Below is some material; transcribe all of it exactly.

··········

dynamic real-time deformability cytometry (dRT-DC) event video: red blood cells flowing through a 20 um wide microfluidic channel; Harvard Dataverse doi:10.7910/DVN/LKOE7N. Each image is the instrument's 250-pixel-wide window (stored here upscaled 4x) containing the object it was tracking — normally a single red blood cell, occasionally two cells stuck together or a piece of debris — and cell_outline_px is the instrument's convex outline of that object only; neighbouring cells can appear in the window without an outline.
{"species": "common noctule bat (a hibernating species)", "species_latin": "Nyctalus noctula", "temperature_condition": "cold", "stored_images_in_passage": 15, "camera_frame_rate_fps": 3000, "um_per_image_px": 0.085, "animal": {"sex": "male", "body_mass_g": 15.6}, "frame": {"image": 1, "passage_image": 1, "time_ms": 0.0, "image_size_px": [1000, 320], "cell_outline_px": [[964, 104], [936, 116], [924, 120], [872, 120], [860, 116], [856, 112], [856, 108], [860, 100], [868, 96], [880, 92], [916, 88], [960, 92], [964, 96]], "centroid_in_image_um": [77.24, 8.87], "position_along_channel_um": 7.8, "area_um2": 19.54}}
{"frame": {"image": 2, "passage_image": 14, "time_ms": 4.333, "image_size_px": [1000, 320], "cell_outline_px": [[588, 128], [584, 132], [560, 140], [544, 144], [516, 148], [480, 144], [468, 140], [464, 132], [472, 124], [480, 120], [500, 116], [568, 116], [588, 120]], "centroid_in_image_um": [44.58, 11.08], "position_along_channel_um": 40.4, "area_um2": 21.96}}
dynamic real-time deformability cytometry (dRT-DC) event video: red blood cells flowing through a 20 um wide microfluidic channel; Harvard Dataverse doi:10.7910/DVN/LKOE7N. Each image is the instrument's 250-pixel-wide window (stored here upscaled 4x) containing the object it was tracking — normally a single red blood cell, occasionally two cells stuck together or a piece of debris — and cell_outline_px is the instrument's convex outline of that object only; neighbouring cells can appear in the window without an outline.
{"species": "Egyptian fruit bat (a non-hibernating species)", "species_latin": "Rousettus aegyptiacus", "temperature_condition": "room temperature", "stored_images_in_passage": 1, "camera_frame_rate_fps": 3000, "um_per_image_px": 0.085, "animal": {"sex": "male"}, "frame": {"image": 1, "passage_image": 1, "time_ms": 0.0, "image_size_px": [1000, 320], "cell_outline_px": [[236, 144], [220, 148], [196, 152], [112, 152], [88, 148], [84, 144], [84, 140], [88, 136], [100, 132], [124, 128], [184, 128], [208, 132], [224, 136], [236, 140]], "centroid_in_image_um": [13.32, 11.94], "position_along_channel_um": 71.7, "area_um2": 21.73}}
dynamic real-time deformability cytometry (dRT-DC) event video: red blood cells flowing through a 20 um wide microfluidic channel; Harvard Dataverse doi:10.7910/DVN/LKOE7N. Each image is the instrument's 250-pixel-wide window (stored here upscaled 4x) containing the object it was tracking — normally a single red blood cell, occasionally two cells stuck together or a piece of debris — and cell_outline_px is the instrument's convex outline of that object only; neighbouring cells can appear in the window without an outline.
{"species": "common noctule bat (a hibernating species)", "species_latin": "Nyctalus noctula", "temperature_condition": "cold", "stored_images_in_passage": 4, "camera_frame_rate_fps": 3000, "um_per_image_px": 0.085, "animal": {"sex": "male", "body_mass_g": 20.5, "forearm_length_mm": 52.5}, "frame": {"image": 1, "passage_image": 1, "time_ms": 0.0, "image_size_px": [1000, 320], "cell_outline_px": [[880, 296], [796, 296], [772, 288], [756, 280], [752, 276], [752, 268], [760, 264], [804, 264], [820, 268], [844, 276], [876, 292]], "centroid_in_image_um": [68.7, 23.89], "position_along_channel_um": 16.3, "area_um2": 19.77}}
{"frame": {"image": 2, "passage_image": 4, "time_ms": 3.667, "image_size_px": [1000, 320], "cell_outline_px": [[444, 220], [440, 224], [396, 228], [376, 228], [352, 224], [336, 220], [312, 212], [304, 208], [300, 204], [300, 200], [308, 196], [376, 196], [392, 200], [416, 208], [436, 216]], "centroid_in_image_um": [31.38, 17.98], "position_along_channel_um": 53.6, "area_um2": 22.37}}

··········

-- Final answer --
dynamic real-time deformability cytometry (dRT-DC) event video: red blood cells flowing through a 20 um wide microfluidic channel; Harvard Dataverse doi:10.7910/DVN/LKOE7N. Each image is the instrument's 250-pixel-wide window (stored here upscaled 4x) containing the object it was tracking — normally a single red blood cell, occasionally two cells stuck together or a piece of debris — and cell_outline_px is the instrument's convex outline of that object only; neighbouring cells can appear in the window without an outline.
{"species": "common noctule bat (a hibernating species)", "species_latin": "Nyctalus noctula", "temperature_condition": "cold", "stored_images_in_passage": 15, "camera_frame_rate_fps": 3000, "um_per_image_px": 0.085, "animal": {"sex": "male", "body_mass_g": 15.6}, "frame": {"image": 1, "passage_image": 1, "time_ms": 0.0, "image_size_px": [1000, 320], "cell_outline_px": [[964, 104], [936, 116], [924, 120], [872, 120], [860, 116], [856, 112], [856, 108], [860, 100], [868, 96], [880, 92], [916, 88], [960, 92], [964, 96]], "centroid_in_image_um": [77.24, 8.87], "position_along_channel_um": 7.8, "area_um2": 19.54}}
{"frame": {"image": 2, "passage_image": 14, "time_ms": 4.333, "image_size_px": [1000, 320], "cell_outline_px": [[588, 128], [584, 132], [560, 140], [544, 144], [516, 148], [480, 144], [468, 140], [464, 132], [472, 124], [480, 120], [500, 116], [568, 116], [588, 120]], "centroid_in_image_um": [44.58, 11.08], "position_along_channel_um": 40.4, "area_um2": 21.96}}
dynamic real-time deformability cytometry (dRT-DC) event video: red blood cells flowing through a 20 um wide microfluidic channel; Harvard Dataverse doi:10.7910/DVN/LKOE7N. Each image is the instrument's 250-pixel-wide window (stored here upscaled 4x) containing the object it was tracking — normally a single red blood cell, occasionally two cells stuck together or a piece of debris — and cell_outline_px is the instrument's convex outline of that object only; neighbouring cells can appear in the window without an outline.
{"species": "Egyptian fruit bat (a non-hibernating species)", "species_latin": "Rousettus aegyptiacus", "temperature_condition": "room temperature", "stored_images_in_passage": 1, "camera_frame_rate_fps": 3000, "um_per_image_px": 0.085, "animal": {"sex": "male"}, "frame": {"image": 1, "passage_image": 1, "time_ms": 0.0, "image_size_px": [1000, 320], "cell_outline_px": [[236, 144], [220, 148], [196, 152], [112, 152], [88, 148], [84, 144], [84, 140], [88, 136], [100, 132], [124, 128], [184, 128], [208, 132], [224, 136], [236, 140]], "centroid_in_image_um": [13.32, 11.94], "position_along_channel_um": 71.7, "area_um2": 21.73}}
dynamic real-time deformability cytometry (dRT-DC) event video: red blood cells flowing through a 20 um wide microfluidic channel; Harvard Dataverse doi:10.7910/DVN/LKOE7N. Each image is the instrument's 250-pixel-wide window (stored here upscaled 4x) containing the object it was tracking — normally a single red blood cell, occasionally two cells stuck together or a piece of debris — and cell_outline_px is the instrument's convex outline of that object only; neighbouring cells can appear in the window without an outline.
{"species": "common noctule bat (a hibernating species)", "species_latin": "Nyctalus noctula", "temperature_condition": "cold", "stored_images_in_passage": 4, "camera_frame_rate_fps": 3000, "um_per_image_px": 0.085, "animal": {"sex": "male", "body_mass_g": 20.5, "forearm_length_mm": 52.5}, "frame": {"image": 1, "passage_image": 1, "time_ms": 0.0, "image_size_px": [1000, 320], "cell_outline_px": [[880, 296], [796, 296], [772, 288], [756, 280], [752, 276], [752, 268], [760, 264], [804, 264], [820, 268], [844, 276], [876, 292]], "centroid_in_image_um": [68.7, 23.89], "position_along_channel_um": 16.3, "area_um2": 19.77}}
{"frame": {"image": 2, "passage_image": 4, "time_ms": 3.667, "image_size_px": [1000, 320], "cell_outline_px": [[444, 220], [440, 224], [396, 228], [376, 228], [352, 224], [336, 220], [312, 212], [304, 208], [300, 204], [300, 200], [308, 196], [376, 196], [392, 200], [416, 208], [436, 216]], "centroid_in_image_um": [31.38, 17.98], "position_along_channel_um": 53.6, "area_um2": 22.37}}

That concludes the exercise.